In its latest commodity update, Scotiabank looked at “quantifying the struggle between the East (physical/jewelry demand) vs the West (investor inflows).”

After a major sell-off mid-March, gold has seen a massive rally, boosted by its safe-haven appeal during the COVID-19 crisis. The precious metal even neared $1,800 an ounce level in April.

However, physical demand for the metal out of Asia has been unusually weak.

“Jewelry sales fell to their lowest on record (-40% YoY), with physical trade imports / flows into China and India mimicking that (down ~65% & 40% YoY respectively).

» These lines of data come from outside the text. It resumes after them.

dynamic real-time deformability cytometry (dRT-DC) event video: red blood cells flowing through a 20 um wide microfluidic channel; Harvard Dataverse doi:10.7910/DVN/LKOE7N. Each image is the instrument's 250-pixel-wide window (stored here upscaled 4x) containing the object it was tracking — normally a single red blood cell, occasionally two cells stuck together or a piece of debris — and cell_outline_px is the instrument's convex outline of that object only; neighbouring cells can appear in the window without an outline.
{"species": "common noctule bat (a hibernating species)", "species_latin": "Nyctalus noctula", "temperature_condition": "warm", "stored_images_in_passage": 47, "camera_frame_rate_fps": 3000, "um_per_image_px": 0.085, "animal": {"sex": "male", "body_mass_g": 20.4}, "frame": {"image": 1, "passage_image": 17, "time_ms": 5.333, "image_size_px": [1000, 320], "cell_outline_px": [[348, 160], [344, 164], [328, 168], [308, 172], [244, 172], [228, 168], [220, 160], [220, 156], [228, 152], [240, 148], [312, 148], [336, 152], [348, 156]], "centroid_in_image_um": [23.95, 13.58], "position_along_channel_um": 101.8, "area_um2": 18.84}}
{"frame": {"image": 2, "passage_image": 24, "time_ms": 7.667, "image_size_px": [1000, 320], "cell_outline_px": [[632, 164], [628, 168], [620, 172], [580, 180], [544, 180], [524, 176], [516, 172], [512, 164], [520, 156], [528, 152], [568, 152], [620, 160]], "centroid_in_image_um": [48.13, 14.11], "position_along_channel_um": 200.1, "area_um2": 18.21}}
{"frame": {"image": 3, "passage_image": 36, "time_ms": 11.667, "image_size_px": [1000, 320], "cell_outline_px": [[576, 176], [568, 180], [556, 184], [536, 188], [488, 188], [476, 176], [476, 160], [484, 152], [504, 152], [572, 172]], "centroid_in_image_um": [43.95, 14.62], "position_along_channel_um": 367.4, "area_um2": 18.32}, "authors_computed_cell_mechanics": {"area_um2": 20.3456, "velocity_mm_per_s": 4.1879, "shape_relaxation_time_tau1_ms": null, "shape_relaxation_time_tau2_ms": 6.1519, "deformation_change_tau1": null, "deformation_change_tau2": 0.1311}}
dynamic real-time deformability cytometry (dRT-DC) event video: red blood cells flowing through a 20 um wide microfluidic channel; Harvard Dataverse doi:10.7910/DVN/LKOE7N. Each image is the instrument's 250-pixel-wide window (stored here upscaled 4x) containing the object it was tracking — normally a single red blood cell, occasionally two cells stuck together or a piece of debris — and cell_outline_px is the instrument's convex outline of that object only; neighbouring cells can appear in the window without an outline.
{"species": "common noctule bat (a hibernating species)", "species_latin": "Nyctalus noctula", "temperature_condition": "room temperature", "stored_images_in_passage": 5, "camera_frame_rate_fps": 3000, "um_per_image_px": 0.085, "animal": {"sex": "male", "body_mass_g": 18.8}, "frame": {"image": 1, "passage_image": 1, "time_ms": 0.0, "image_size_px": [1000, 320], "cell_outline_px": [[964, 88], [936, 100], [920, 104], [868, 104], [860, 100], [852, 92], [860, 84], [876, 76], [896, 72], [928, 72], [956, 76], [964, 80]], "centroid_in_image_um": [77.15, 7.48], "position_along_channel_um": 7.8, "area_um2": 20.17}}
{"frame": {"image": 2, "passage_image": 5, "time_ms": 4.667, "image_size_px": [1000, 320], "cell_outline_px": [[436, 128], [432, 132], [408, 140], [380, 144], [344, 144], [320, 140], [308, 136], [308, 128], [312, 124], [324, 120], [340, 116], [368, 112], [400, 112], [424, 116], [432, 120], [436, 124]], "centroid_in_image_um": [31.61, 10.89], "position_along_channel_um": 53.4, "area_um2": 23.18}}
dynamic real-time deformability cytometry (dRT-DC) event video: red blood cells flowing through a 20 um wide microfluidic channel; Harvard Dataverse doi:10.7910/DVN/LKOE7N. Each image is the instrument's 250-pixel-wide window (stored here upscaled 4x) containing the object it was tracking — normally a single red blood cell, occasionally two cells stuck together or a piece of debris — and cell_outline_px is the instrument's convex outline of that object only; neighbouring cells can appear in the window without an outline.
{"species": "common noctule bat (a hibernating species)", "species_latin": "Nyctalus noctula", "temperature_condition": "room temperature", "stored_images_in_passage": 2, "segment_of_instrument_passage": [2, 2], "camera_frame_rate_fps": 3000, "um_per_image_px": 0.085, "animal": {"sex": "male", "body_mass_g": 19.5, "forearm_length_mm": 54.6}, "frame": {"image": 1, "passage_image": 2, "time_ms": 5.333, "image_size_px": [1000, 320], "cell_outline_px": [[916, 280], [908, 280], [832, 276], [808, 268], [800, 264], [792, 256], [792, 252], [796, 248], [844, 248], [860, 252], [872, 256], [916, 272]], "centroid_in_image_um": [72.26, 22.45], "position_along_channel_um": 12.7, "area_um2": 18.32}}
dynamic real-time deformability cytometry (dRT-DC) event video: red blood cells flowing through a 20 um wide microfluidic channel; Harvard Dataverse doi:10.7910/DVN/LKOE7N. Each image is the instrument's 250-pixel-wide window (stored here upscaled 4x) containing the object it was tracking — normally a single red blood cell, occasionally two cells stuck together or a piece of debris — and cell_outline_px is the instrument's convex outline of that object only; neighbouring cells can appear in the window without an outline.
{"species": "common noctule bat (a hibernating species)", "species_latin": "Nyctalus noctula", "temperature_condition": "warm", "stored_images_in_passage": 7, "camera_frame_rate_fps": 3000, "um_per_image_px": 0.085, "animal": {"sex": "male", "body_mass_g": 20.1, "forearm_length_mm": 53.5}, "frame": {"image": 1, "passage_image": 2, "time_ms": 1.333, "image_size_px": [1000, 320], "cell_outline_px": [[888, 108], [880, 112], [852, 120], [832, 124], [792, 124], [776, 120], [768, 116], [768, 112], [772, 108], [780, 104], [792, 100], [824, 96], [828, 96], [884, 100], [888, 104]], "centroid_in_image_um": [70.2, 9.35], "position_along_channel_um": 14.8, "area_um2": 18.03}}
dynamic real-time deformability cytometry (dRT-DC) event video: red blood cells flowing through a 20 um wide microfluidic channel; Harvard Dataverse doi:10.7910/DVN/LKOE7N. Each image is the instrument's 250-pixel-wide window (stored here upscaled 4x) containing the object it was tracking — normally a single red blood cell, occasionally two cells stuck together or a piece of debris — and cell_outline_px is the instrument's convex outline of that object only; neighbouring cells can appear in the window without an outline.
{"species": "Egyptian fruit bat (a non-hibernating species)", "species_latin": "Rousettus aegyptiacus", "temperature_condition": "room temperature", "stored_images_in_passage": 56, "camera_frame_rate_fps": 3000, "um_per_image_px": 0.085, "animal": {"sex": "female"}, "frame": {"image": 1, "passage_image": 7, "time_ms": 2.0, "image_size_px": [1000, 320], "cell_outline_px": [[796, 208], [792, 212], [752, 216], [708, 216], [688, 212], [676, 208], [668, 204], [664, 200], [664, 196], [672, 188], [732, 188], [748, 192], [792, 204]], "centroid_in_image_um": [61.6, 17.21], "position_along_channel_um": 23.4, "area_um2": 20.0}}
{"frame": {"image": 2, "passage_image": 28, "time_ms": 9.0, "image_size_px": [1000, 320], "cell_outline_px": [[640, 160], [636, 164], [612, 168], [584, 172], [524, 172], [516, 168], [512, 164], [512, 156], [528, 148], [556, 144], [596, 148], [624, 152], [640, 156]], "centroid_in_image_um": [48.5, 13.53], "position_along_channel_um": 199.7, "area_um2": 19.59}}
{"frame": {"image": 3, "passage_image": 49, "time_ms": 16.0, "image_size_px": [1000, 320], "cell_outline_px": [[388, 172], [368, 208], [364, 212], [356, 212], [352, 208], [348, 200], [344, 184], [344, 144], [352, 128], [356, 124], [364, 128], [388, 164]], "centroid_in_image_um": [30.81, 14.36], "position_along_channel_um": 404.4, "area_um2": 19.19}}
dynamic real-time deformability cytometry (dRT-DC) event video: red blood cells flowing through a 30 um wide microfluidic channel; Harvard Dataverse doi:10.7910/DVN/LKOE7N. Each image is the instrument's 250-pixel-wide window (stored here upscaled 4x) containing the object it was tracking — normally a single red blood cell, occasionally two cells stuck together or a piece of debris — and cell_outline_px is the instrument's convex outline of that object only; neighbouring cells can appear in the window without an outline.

In addition, the pace of CB purchases has fallen off materially (on an annualized basis they have bought +3.7mn oz, the slowest annual pace since 2008),” Scotiabank commodity strategist Nicky Shiels pointed out, citing data from the World Gold Council’s Q1 Global Demand Trends report.

Considering such a significant drop in physical demand Shiels examined whether increased investor interest was enough to justify gold price at above $1,700 an ounce.

“What is key … is determining whether the slowdown in physical more or less offsets the ramp up in investor (ETF+ COT) flows, and attempting to model the impact on prices,” Shiels wrote last week.

To get the answer, Shiels compared three demand drivers – jewelry, central bank buying, and investor demand.

“Jewelry demand is running at a annualized rate of 42m oz.; that’s 30m oz. (-41%) less demand vs the average ‘jewelry bid’ seen from 2009-2019. CB purchasing power is running at a 3.6m oz. annualized rate in 2020; that is 8.9m oz. (-70%) less vs the average trend seen the past 10 years … Through this proxy/lens, CBs and jewelry demand together is losing on average ~39 m oz. in 2020,” Shiels estimated.

“That compares to a ramp up in investor demand (COT+ETF) which is running at 12.3m oz. on an annualized rate, or only 7.6 m oz. larger than the average annual inflows seen the past 10yrs,” she noted.

Based on this, it looks like gold price should be closer to $1,350 an ounce, Shiels wrote. And if the sentiment in the market turns, prices could be in for a sharp downfall.

“By this approximation, the loss in physical demand, at this rate, is 5x larger than the increases in investment demand. But gold is up 11% YTD … The correlation between these dominant drivers, and the annual gold price performance is +0.56, which puts the model implied gold performance, using the past 10yrs of data, at -12%. IE: Gold should be closer to $1350, showcasing a large disconnect between the negative omen from the physical backdrop and price action,” she said. “Unknown OTC flows, stemming from strategic and/or official sector explains part (not all!) of the difference.”

And even though there is a solid case for having gold in any portfolio, balance is important, Shiels added.

“While the unprecedented interventionist monetary and fiscal response to counter the effects of COVID-19 provides a great case for gold to play an increasingly large part of any portfolio going forward, the lack of physical support does make a case for those overexposed to lighten up,” she wrote.